Имя Святослава заставляет меня вспомнить о настоящей цели моего визита.
— Да, нравы и в самом деле были разные, — соглашаюсь я, — ни у Карла, ни у Ричарда никто после смерти не рубил голову, чтобы сделать из черепа чашу для пиров.
Вы спросите, зачем я все это говорю Илье Сергеевичу? Затем, что мне интересно проверить его реакцию на «чашу из черепа». Дело в том, что руководителям расследования убийства прокурора удалось сохранить в тайне от общественности подробные обстоятельства его смерти. В прессу попало, только то, что было уже сообщено «Тремя С», а именно, что областной прокурор Александр Петрович Перминов был найден мертвым в выделенной ему государственной квартире, с признаками насильственной смерти (неплохие признаки, однако!). Еще сообщали, что для расследования убийства создана следственная комиссия с участием высших чинов прокуратуры и ГУМВД, а также лучших следователей, командированных из столицы. Сообщалась короткая биографическая справка о покойном.
Таким образом, о том в каком виде был найден Перминов известно лишь тем, кто имеет отношение к расследованию, Альваресу, мне, ну и, конечно, самому убийце.

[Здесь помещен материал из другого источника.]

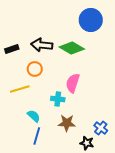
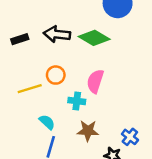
orange circle: (35, 69) -> (56, 75), moved

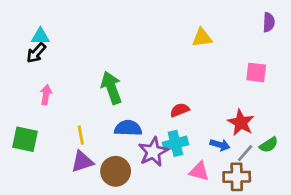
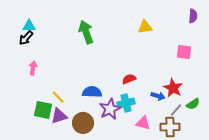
green arrow: (111, 88) -> (86, 32), moved
yellow line: (81, 135) -> (58, 97), turned -32
green square: (25, 139) -> (43, 110), moved
blue arrow: (220, 145) -> (158, 96), moved

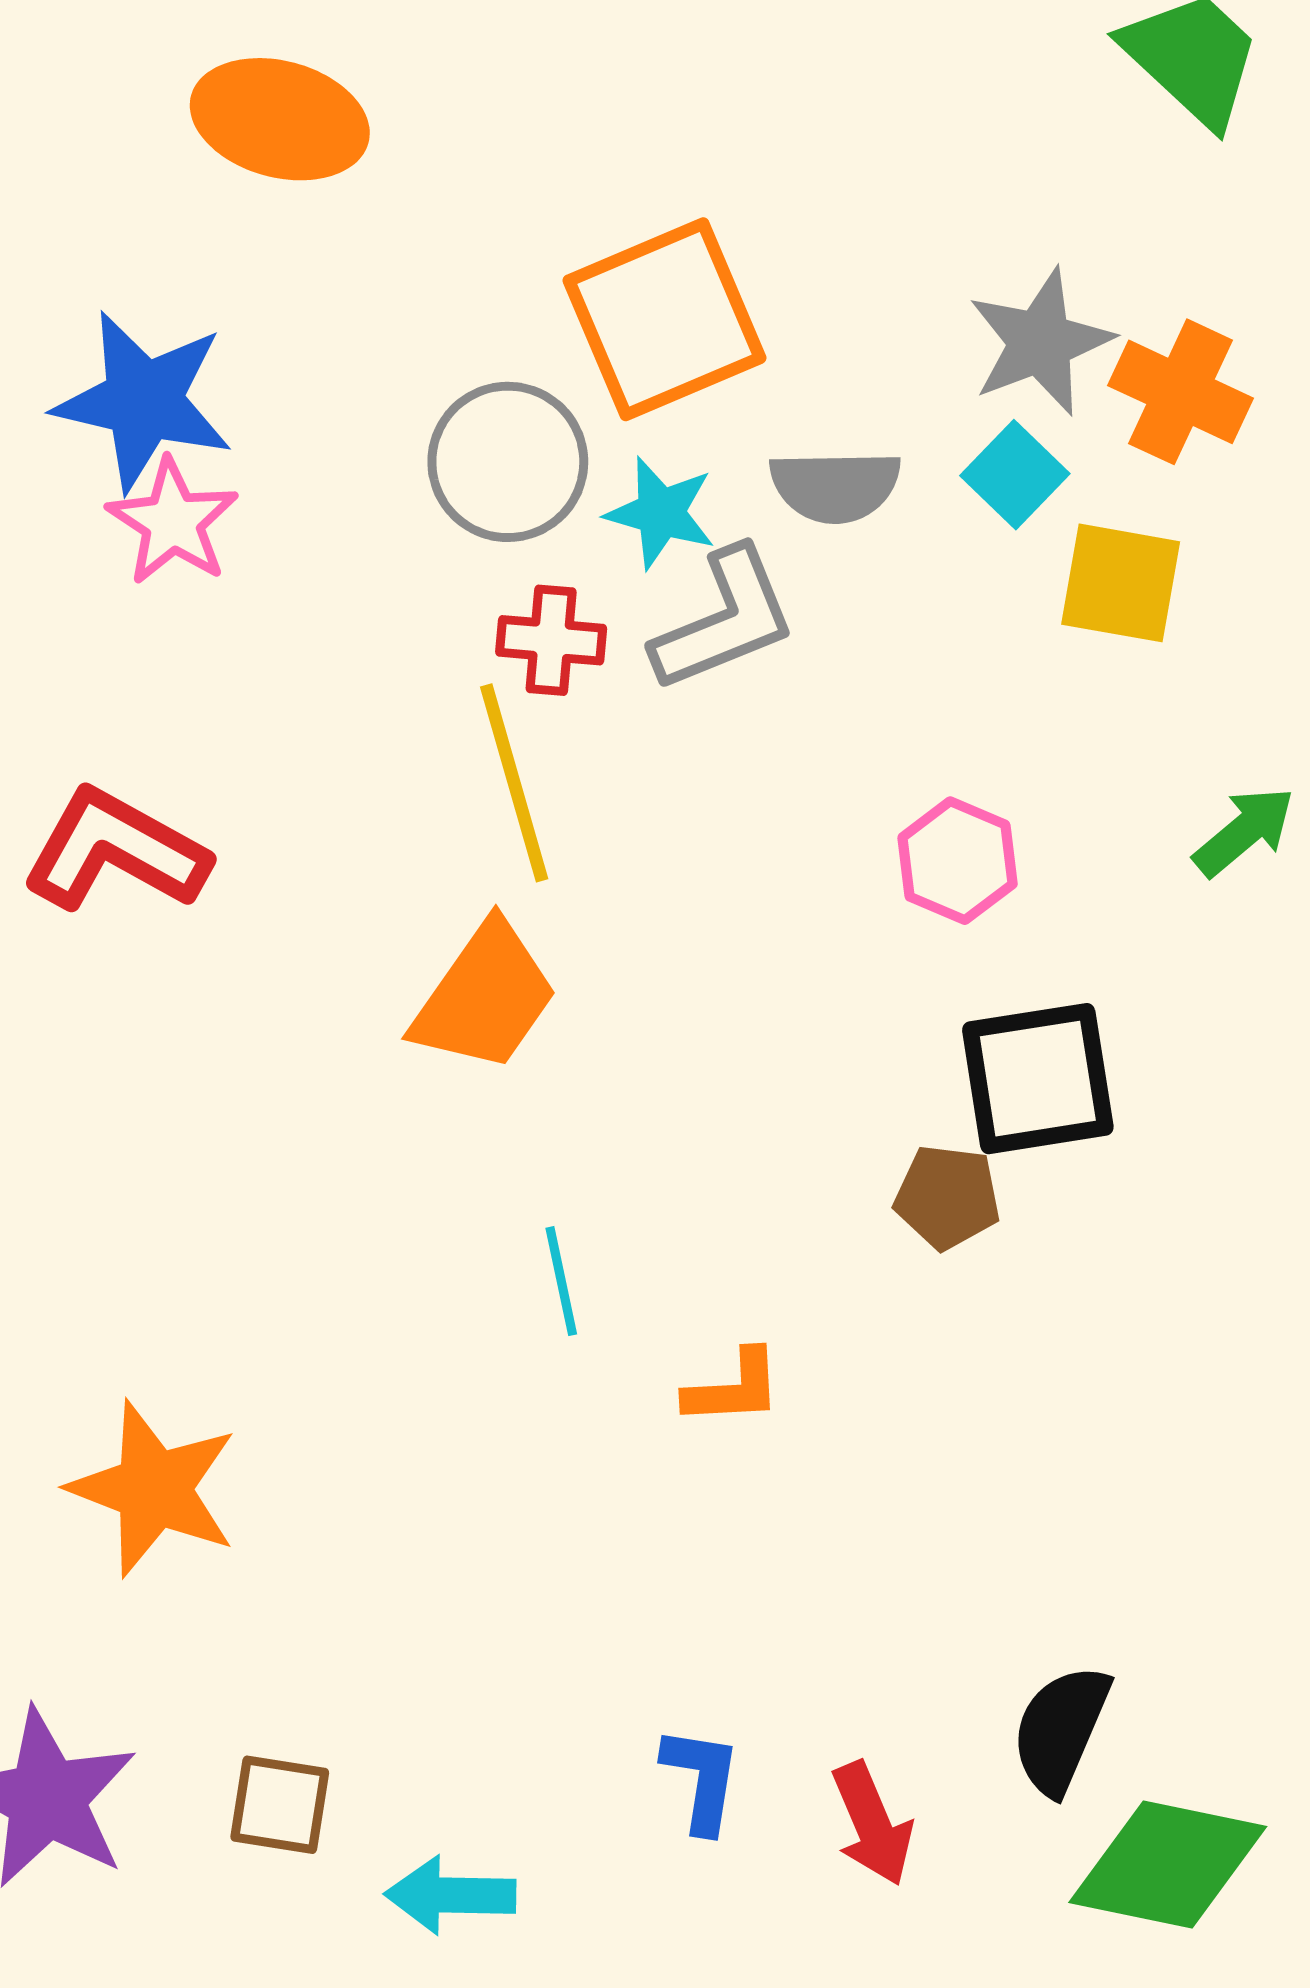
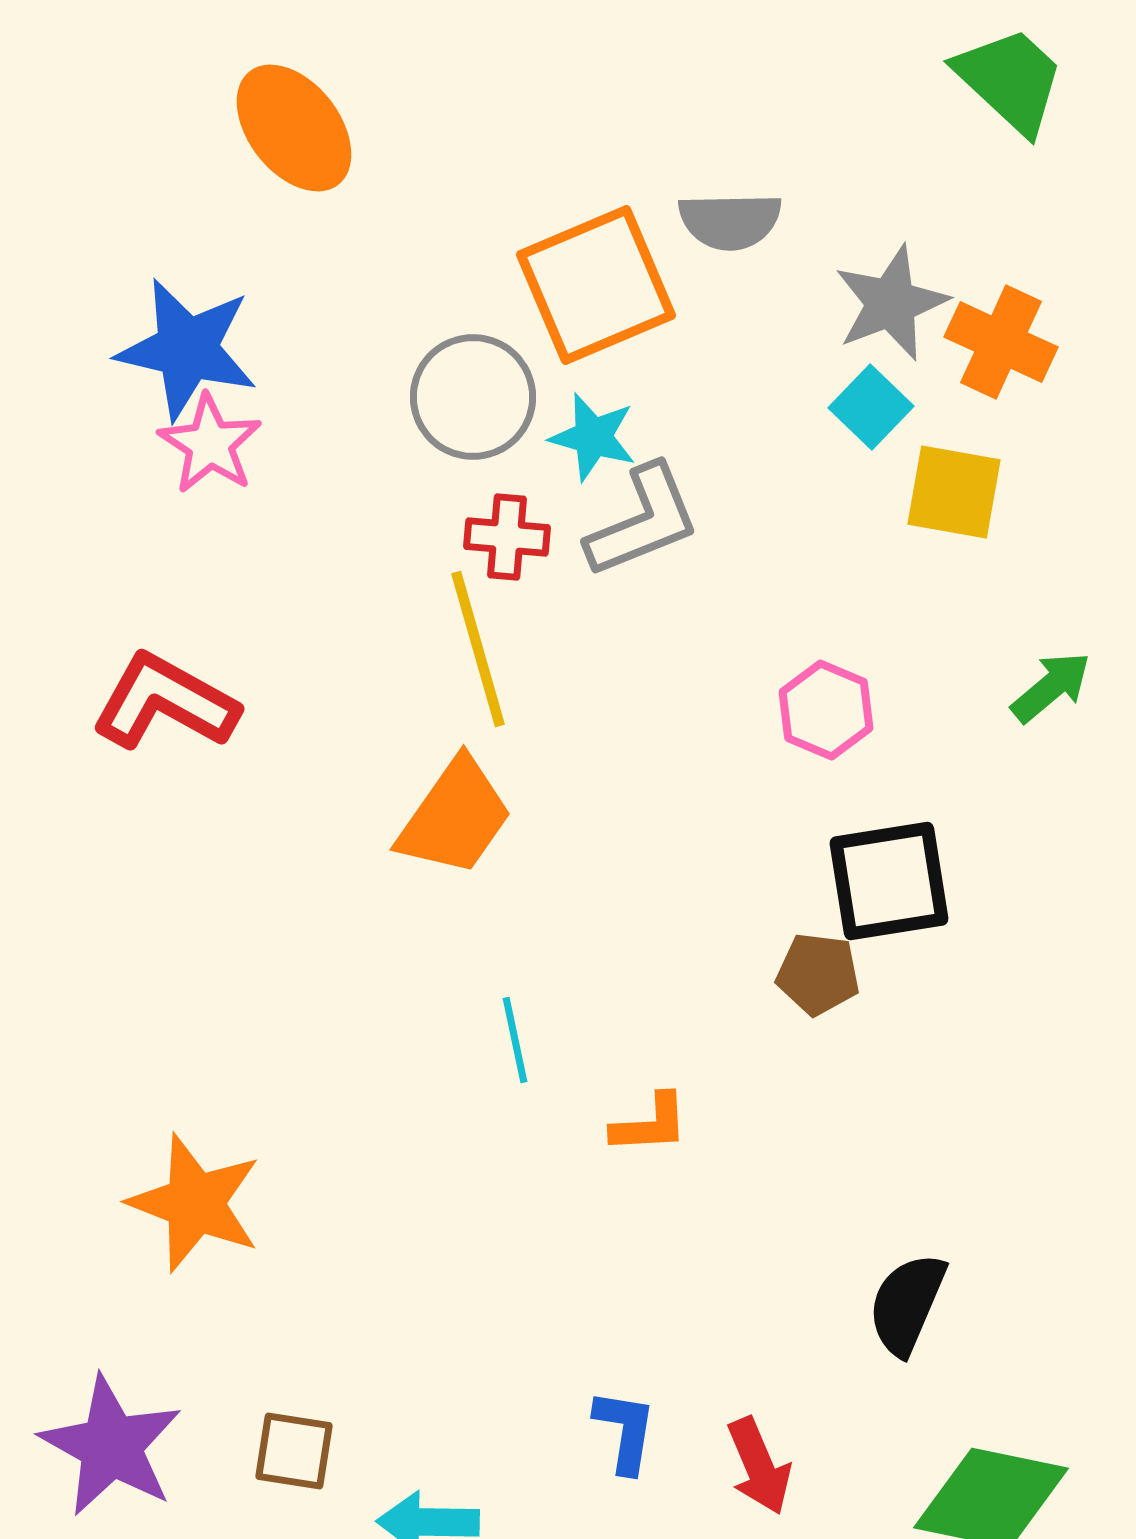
orange ellipse: (280, 119) -> (294, 128), turned 37
gray semicircle: (835, 486) -> (730, 221), moved
black semicircle: (1061, 1730) -> (907, 1304), moved

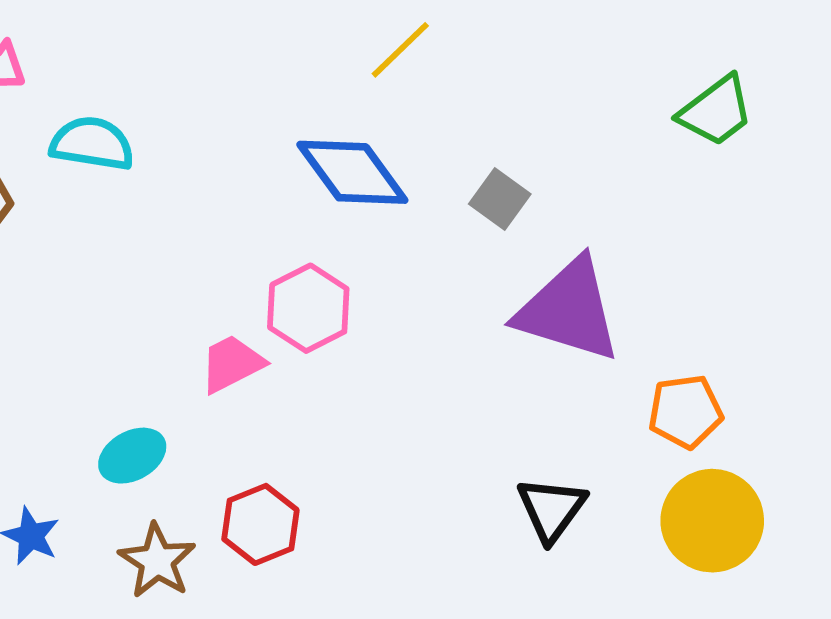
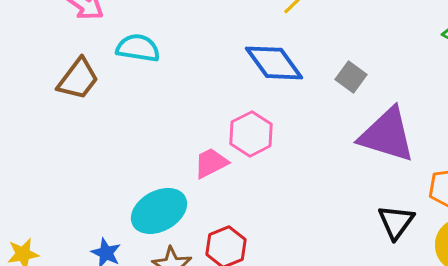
cyan ellipse: (132, 456) -> (159, 211), size x1.6
black triangle: (551, 509) -> (396, 222), moved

Поэтому я и хочу видеть, как отреагирует Илья Сергеевич Синяк на мое внешне безобидное замечание о нравах тех времен.
Сначала вроде ничего особенного не происходит. Выслушав реплику, Илья Сергеевич тем же самым дружелюбным тоном рассказывает историю о неком предводители древних бриттов Вортигерне. И только тогда, когда он доходит до места, когда этому самому Вортигерну враги подсунули вместо вина, колдовской напиток, лицо его как-то странно дергается, он замолкает на полуслове и секунду смотрит на меня.
— И чем же все это закончилось? — спрашиваю я.
Растеряв весь свой прежний непринужденный тон, Синяк комкает рассказ, стараясь побыстрее добраться до финала. Его словно кто-то подменил. От былого радушия остаются лишь воспоминания. Его голос становится холодным, взгляд строгим и подозрительным. Я чувствую себя студентом, который успешно сдавал Синяку зачет до тех пор, пока не уронил на пол шпаргалку. Неужели, упомянув о чаше из черепа, я его все-таки зацепил? А ведь я уже склонен был записать его в реестр, куда вписываю всех честных людей. Теперь с этим надо будет повременить.